Four-μm-thick sections were serially cut from the TMAs blocks, mounted on pre-coated slides and dried for at least 10 minutes at 56°C. Subsequently, sections were deparaffinized and rehydrated by a series of xylene and ethanol. Endogenous peroxidase activity was blocked by 15 minutes incubation in 1,5% (Claudin-4, EGFR, CAIX and GLUT-1) or 3% (IGF1R) H2O2 in phosphate buffer. Antigen retrieval for EGFR was performed by Proteinase K (Dako, Glostrup, Denmark) for 5 minutes and henceforth incubation with a protein block (Novolink kit; Novocastra, RE7102) for 5 minutes. For Claudin-4, CAIX and GLUT-1 antigen retrieval was performed by boiling in citrate buffer pH 6.0 for 20 minutes, followed by a cooling down period of 30 minutes. For IGF1R, slides were boiled in EDTA pH 9.0 for 20 minutes. Next, the primary antibodies to EGFR (Zymed, 28–8763, clone 31G7, 1:50), Claudin-4 (Invitrogen 32–9400, clone 3E2C1, 1:100), CAIX (Abcam, Ab15086, 1:1000), GLUT-1 (Dako, A3536, 1:200) and IGF1R (Novus Biologicals Cambridge, NB110-87052, 1:400) were incubated overnight (EGFR) or for 60 minutes at room temperature (Claudin-4, CAIX, GLUT-1 and IGF1R). Hereafter, sections were incubated with a Post Primary Block from the Novolink kit (Novocastra, RE7111) for EGFR, or with the secondary antibody Brightvision poly-HRP anti-mouse, rabbit, rat (Immunologic, Duiven, The Netherlands, DPVO500HRP), for 30 minutes in case of Claudin-4, CAIX, GLUT-1 and IGF1R. Next, sections were incubated with a Novolink polymer (Novocastra, RE7112) for 30 minutes and with the Novolink DAB kit for 5 minutes (EGFR), or directly incubated with DAB substrate for 10 minutes (Claudin-4, CAIX, GLUT-1 and IGF1R). Subsequently sections were counterstained with haematoxylin, dehydrated in graded ethanol and xylene and coverslipped.

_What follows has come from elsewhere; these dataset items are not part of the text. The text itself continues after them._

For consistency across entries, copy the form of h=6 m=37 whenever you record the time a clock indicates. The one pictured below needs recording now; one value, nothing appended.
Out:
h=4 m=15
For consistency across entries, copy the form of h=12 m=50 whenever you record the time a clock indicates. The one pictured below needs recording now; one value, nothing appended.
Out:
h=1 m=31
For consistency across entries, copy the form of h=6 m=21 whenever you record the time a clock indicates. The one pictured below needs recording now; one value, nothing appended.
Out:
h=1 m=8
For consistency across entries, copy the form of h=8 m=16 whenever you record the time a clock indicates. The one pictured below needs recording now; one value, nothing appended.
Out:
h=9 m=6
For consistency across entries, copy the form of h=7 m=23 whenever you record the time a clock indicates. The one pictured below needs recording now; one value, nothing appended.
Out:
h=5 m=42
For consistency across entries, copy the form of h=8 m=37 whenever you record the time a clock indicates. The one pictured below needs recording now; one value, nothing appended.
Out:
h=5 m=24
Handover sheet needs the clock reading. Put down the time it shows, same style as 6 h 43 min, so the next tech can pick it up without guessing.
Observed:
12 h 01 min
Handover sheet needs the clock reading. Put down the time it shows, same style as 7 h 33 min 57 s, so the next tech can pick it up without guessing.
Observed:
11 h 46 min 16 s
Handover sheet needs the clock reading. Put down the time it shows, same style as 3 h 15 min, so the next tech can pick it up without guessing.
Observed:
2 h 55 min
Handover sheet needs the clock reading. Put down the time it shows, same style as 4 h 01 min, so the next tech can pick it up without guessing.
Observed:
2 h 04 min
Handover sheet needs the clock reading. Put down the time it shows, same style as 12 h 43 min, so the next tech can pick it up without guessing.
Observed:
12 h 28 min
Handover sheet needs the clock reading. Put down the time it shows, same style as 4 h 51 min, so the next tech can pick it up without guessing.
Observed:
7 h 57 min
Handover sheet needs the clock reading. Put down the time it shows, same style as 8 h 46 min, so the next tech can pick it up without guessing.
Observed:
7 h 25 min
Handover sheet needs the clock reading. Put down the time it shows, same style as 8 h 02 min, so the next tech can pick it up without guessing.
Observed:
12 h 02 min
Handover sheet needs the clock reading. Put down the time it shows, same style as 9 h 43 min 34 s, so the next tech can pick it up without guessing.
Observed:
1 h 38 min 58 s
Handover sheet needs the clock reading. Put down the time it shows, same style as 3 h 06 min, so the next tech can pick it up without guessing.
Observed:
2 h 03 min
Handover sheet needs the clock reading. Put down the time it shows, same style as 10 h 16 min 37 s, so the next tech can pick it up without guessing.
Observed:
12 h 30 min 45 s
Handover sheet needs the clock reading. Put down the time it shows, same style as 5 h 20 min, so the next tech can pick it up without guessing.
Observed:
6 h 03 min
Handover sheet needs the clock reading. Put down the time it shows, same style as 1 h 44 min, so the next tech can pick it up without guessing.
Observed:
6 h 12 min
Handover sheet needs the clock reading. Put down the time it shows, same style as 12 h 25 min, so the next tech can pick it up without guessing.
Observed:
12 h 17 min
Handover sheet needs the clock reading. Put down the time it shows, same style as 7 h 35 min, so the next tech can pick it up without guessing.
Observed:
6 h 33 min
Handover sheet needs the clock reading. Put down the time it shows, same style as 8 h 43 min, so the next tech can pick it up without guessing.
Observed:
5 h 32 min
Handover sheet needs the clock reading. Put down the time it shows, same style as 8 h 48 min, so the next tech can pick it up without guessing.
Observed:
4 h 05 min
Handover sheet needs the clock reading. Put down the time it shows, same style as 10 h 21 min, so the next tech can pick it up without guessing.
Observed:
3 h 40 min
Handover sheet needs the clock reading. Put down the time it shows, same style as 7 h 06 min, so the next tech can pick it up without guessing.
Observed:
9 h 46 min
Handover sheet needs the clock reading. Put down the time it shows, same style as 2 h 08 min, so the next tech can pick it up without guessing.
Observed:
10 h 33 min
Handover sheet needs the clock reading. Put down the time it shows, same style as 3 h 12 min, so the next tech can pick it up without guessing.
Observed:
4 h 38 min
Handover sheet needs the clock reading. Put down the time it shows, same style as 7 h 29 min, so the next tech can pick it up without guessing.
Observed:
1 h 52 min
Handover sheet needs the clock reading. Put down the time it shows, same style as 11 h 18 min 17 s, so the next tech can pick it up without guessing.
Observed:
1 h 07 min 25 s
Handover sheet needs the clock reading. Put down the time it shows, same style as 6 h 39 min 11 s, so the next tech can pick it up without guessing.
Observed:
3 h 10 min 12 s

Scoring was done by consensus of two observers including an experienced pathologist (PvD), who were blinded to patient characteristics and results of other stainings. Included positive controls comprised normal breast tissue for Claudin-4, tissue harvested from mice injected with human tumor cells expressing CAIX for CAIX, placenta tissue for GLUT-1 and tissue from breast cancer for EGFR and IGFR. Negative controls were obtained by omission of the primary antibodies.

A case was considered positive if at least one of the three cores per sample showed any membrane staining. Cases with cytoplasmatic staining in either the primary tumor or paired metastases were left out of the analysis.

Conversion from negative in the primary tumor to positive in the metastases or vice versa was noted.

Statistics

Statistical analysis was performed using IBM SPSS Statistics 20. Paired analysis of categorical variables was performed using McNemar’s test. Unpaired associations between categorical variables were examined using the Pearson’s Chi square test or the Fisher’s Exact test when necessary.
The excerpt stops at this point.